Look and See

Now, I’m puzzled more than ever. That afternoon my next stop is with Andrea Kurezci at the Elizabeth Stewart Gardner Museum.

A quick search on my iPhone provides information on the museum.  It is housed in the stunning 15th century Venetian-style palace I’m facing. Andrea Kurezci shows up as an art curator. I wonder what role an art curator can play in developing great sales skills.

* * * *

A rusty haired, heavy-set, plain, but intense woman in a dark blue business suit barrels in and introduces herself as Andrea Kurezci. She grabs my hand with a vice-like grip and pumps it up and down. Speaking quickly, in a no-nonsense and gravelly voice, she leads me into the galleries.

* * * *

We enter a long narrow, dark passage. There is a solid wall on the right and a colonnade on the left around an indoor court yard. The space reminds me of a chapel. At the end of the room there is a large painting. I later learn that the gallery was built specifically to showcase this 11 feet wide, 8 feet high painting.

“What do you see?” Andrea challenges me.

“I see a woman in a long ruffled skirt prancing around.”

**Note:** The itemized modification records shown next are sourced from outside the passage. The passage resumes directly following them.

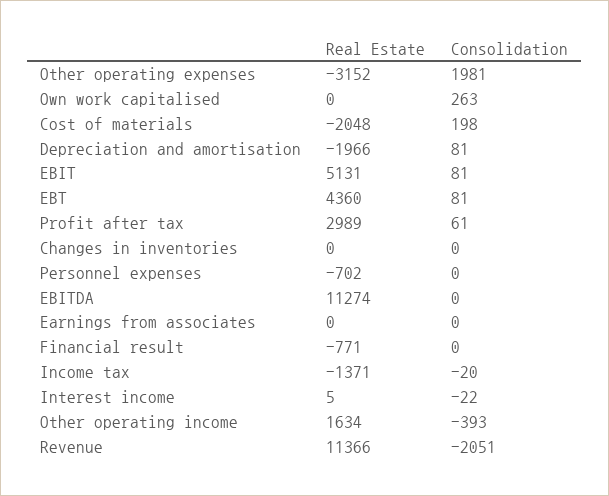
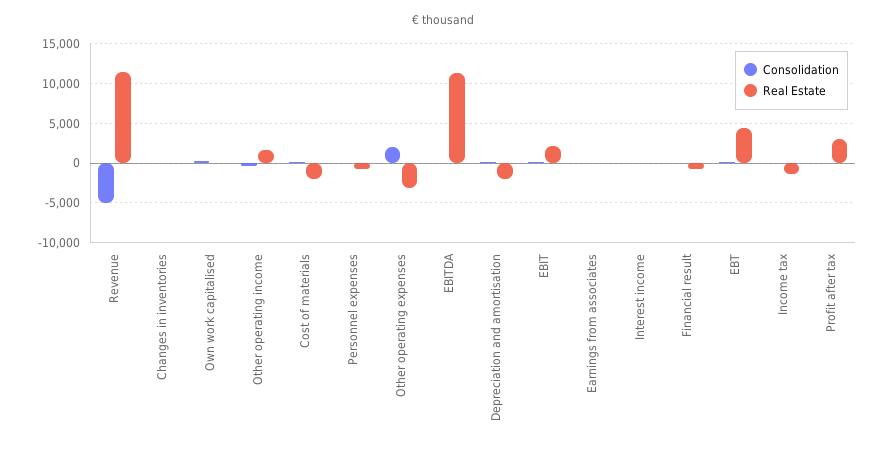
  {
    "Real Estate": {
      "Other operating expenses": -3152,
      "Own work capitalised": 0,
      "Cost of materials": -2048,
      "Depreciation and amortisation": -1966,
-     "EBIT": 5131,
+     "EBIT": 2000,
      "EBT": 4360,
      "Profit after tax": 2989,
      "Changes in inventories": 0,
      "Personnel expenses": -702,
      "EBITDA": 11274,
      "Earnings from associates": 0,
      "Financial result": -771,
      "Income tax": -1371,
      "Interest income": 5,
      "Other operating income": 1634,
      "Revenue": 11366
    },
    "Consolidation": {
      "Other operating expenses": 1981,
      "Own work capitalised": 263,
      "Cost of materials": 198,
      "Depreciation and amortisation": 81,
      "EBIT": 81,
      "EBT": 81,
      "Profit after tax": 61,
      "Changes in inventories": 0,
      "Personnel expenses": 0,
      "EBITDA": 0,
      "Earnings from associates": 0,
      "Financial result": 0,
      "Income tax": -20,
      "Interest income": -22,
      "Other operating income": -393,
-     "Revenue": -2051
+     "Revenue": -5000
    }
  }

Andrea informs me, “You respond like every police officer, FBI agent, Homeland Security trainee, or medical student I’ve worked with. In the simplest of terms you are correct. Your eye went directly to the dominant image in the painting. But you didn’t see anything significant.”

“Where should I be looking?”

She continued, “You did what I call jumping to a conclusion. You looked yet you didn’t really see. You didn’t pay attention on purpose.”

Andrea Kurezci is sounding like a clone of Cory Stewart. I’m hearing a recurring theme.

You need to pay attention on purpose.

“You did what the Sales Guru did the first time we met,” Andrea says.  “When you first encounter a scene, whether it’s this painting, a fire disaster, a murder scene, a sales meeting, or a job interview, you will gain far more knowledge of the situation by taking the time to scan and observe the entire scene before making any assessment.”

* * * *

Andrea steps beside me and resumes, “Look at the painting again and tell me what you see. Take in the entire painting. Start to look and see. Try to be fully present.

* * * *

“Excellent!” cries Andrea. “You analyzed it quicker than most men do; even quicker than the Sales Guru the first time he saw the painting. You told the story of this painting.”

* * * *

“In any sales meeting, presentation, group meeting, job interview or personal interaction it is critical to be able to quickly—with an open mind, paying attention with purpose—to assess the entire scene and the motivation of people. Often the key player or decision-maker present is not the best-dressed or the most prominent figure, or even the person who organized the meeting.”

“Is it the look and see you talk about that will provide me that skill?”

* * * *

Practice it often enough and eventually you will learn to look and see in a blink. That blink will provide your competitive edge. That blink will provide you with the knowledge and ability to know what—and who—is important in a situation…and why.”

Look and see in a blink.

“Andrea, any other tips for me?”

* * * *

“Think of the valuable information you will gain applying this technique when you are fully present, Face-to-Face with a group or one person. Think of it as a whole body scan to discover what is under the façade.

Remember, the most obvious is not necessarily the most important. The ability to really see in a blink takes practice, practice, practice.”

The most obvious is not necessarily the most important.

With that final comment, she bids me farewell in the same fashion that Cory did before her.  Andrea Kurezci simply hands me a piece of paper and leaves me in the gallery, staring at El Jaleo.”